There is no value in a very distant and secluded rally point if everyone in your party cannot reach it. A suitable rally point will be far enough from the danger area, yet accessible enough, while maintaining some semblance of seclusion and security.

There is no perfect formula, so you must find a balance. If security and seclusion are of optimal concern, then your rally point will likely be tougher to reach and may require off-road vehicles. If the goal is to get many people organized quickly, a local camping ground or national park may be best.

Rally points should be defined from a directional perspective and tied to secondary factors within your local community. Your own personal resources should also be taken into consideration. Do you own a boat? Is it docked in a bay, a marina, near a river or an ocean? If you live inland, this can make for a great rally point.

Your choice to head to such a location, however, should be guided by accessibility. If you live in California, it may make sense to shoot for Catalina Island, if you have a means of making it there. Since so many people will likely head east and away from the coast, it is a smart move to do the direct opposite and head towards the water. You are not only likely to encounter little traffic, but little danger from the human element, as well.

What if you live in New York City? The country’s most densely populated metropolitan area is home to nearly 20,000,000 people. This means that this one small pocket of the country is more populated than all but three entire American states. Considering that New York City is on the Atlantic Ocean and the eastern seaboard, there are not many viable escape options. Few New Yorkers can afford boats and heading out into the Atlantic is highly questionable. The highways around New York City are eternally packed and since so many city dwellers count on public transportation, many cannot simply get in a car and go.

New York City does, however, have the safety valves of Long Island and New Jersey, both can be reached quickly, via mass transport and by walking across various bridges. During the 9/11 terror attacks many Manhattan residents were able to make it to nearby Westchester county, just north of New York City, by walking and bike riding to the Bronx and then continuing north on foot.

What if you live in Texas and there is a breakdown of border security? We are all familiar with the Mexican mafia and the propensity of drug cartels to function within American borders. Once again, the herd mentality is something to avoid. The layman will likely consider heading south of the border, if there is an infrastructural breakdown in the United States. This person would be driving head first into the mouth of danger and potential death. The smart move under this scenario would be to move north and further inland.
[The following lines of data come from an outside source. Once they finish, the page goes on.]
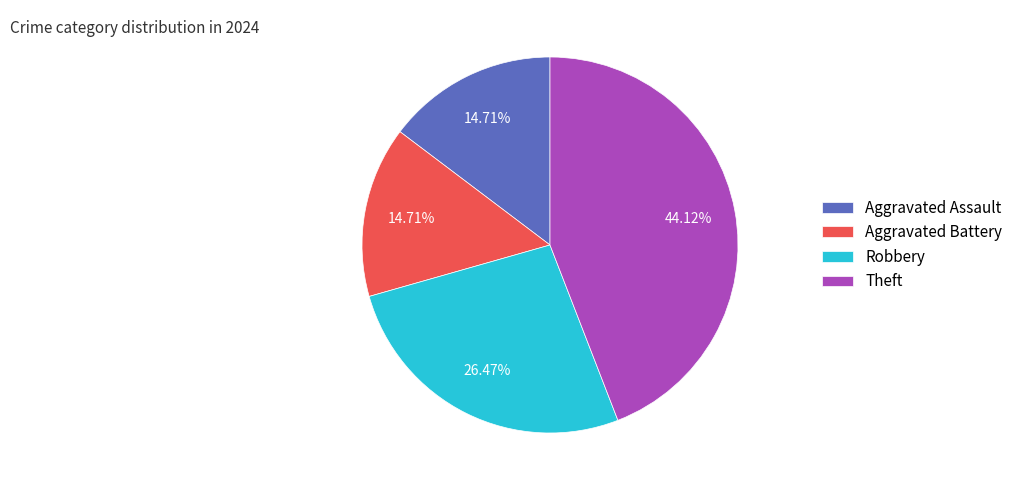

Which slice is the largest?

Theft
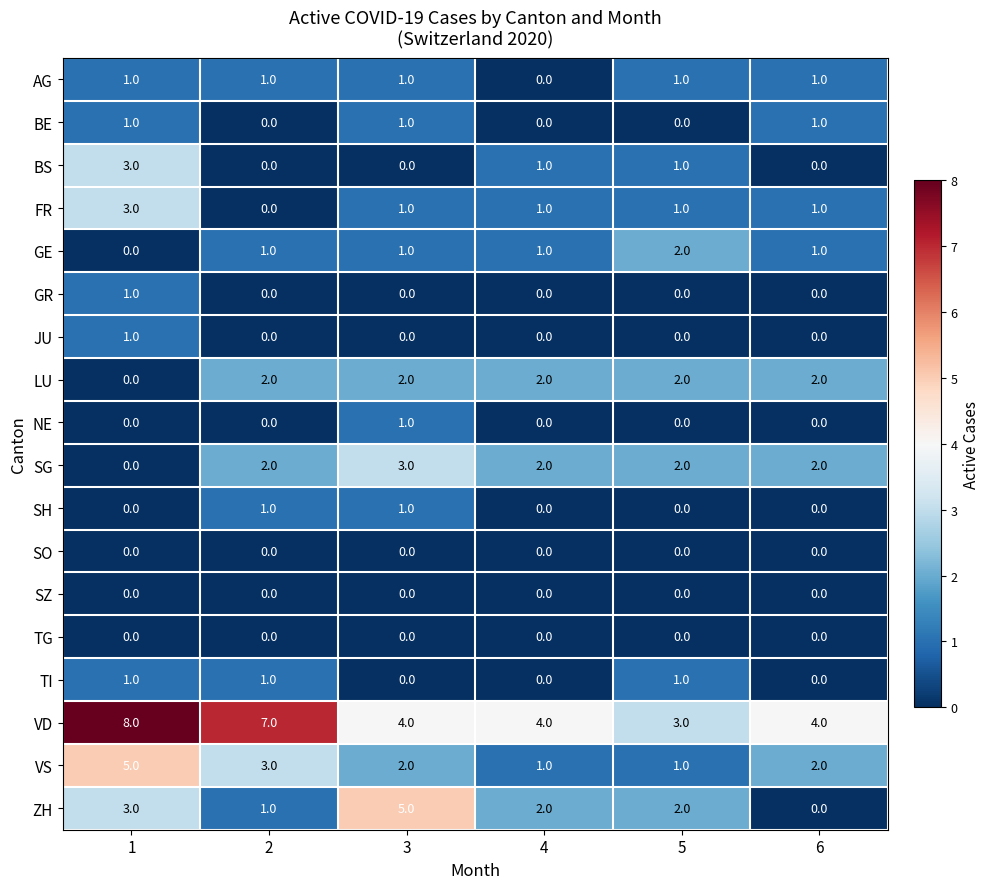

How many series are shown in this chart?

18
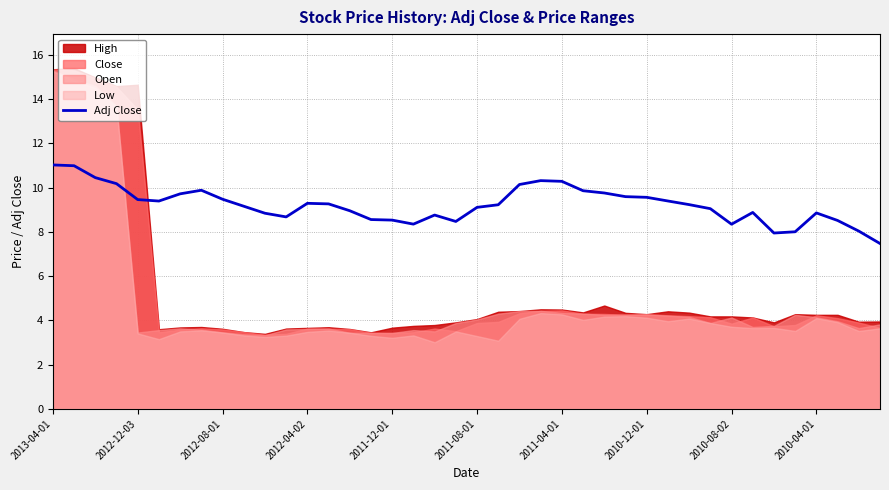

What is the minimum value for Adj Close?

7.5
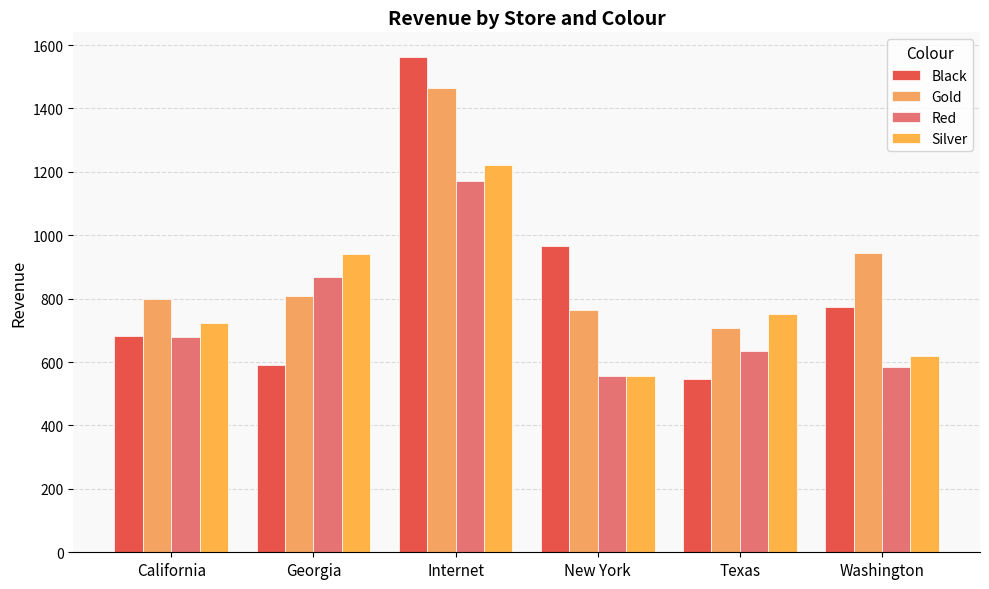

What is the difference between the highest and lowest values at Georgia?

349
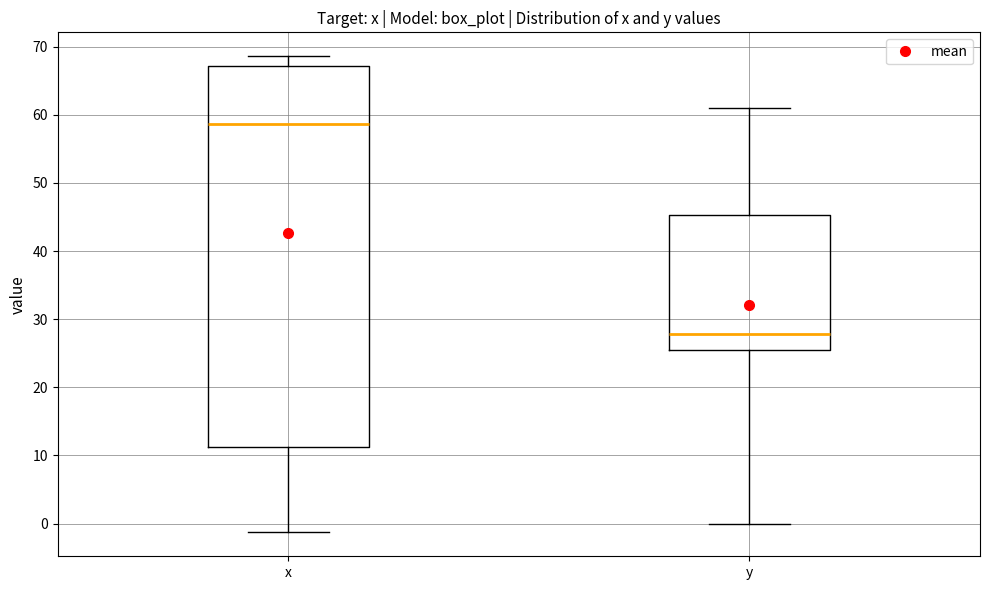

Which box's median line is the lowest?

y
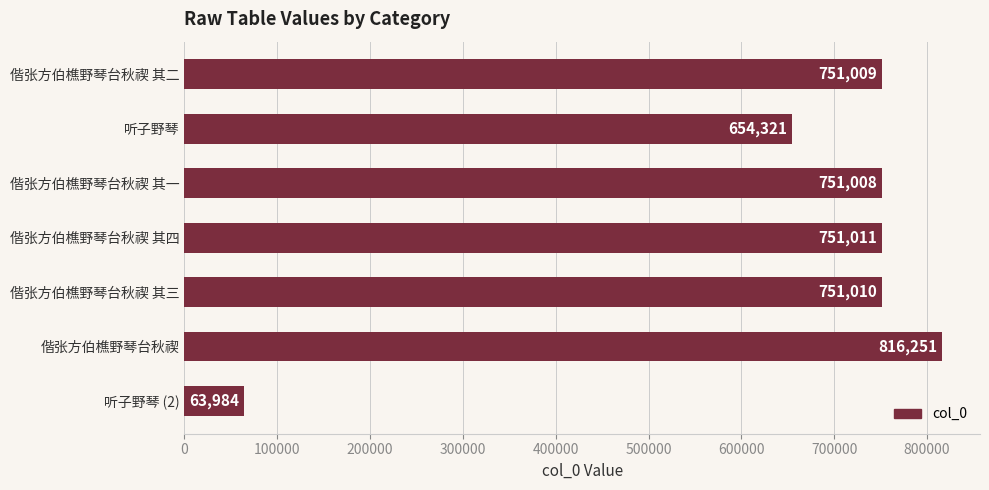

Which has a higher value, 偕张方伯樵野琴台秋禊 其二 or 偕张方伯樵野琴台秋禊 其三?

偕张方伯樵野琴台秋禊 其三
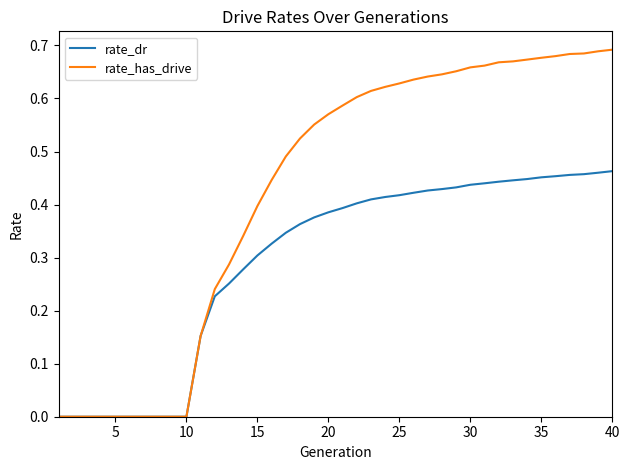

How many rate_dr values are between 0 and 1?

40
Once again, however, we can’t simply stop there. We must be vigilant and take all factors into consideration. What if we happen to be residents of El Paso, Texas, for instance? Here we are, mere miles from the Mexican border, but we also have Fort Bliss directly northeast of us. If we have packed our go bag full of guns, money and pain killers for our grandpa Jack, do we really want to be heading in the direction of a military base while our borders are under siege?!

Of course, we don’t. We don’t want to be heading in the direction of any armed personnel; foreign or domestic. This is not the time for patriotism or reliance on authoritative figures. When things go bad, police, military and government authorities react as hastily and panic just as much as regular folk. You do not want your safety and that of your family to be left up to the decision making of 19 year-old soldiers who do not have the experience to tell the difference between you and a dangerous criminal.

Remember that your rally point is always going to be unique to your location. If you live on a farm, escaping hundreds of miles away over a span of hours may not be very difficult. If you live in the metropolis. However, simply getting a few miles away from the crowds and panic, can be enough to ensure momentary safety and buy valuable recovery and preparatory time.

The suitability of a rally point is directly tied into the dynamics of your living environment. Wherever you live, whichever way you choose to travel, always try to avoid crowds, mobs, major roadways and authority figures. All of these factors can serve to slow you down or worse, leave you stuck in place. Make your plans according to your strength and weaknesses, but also consider the structural and regional factors which surround you.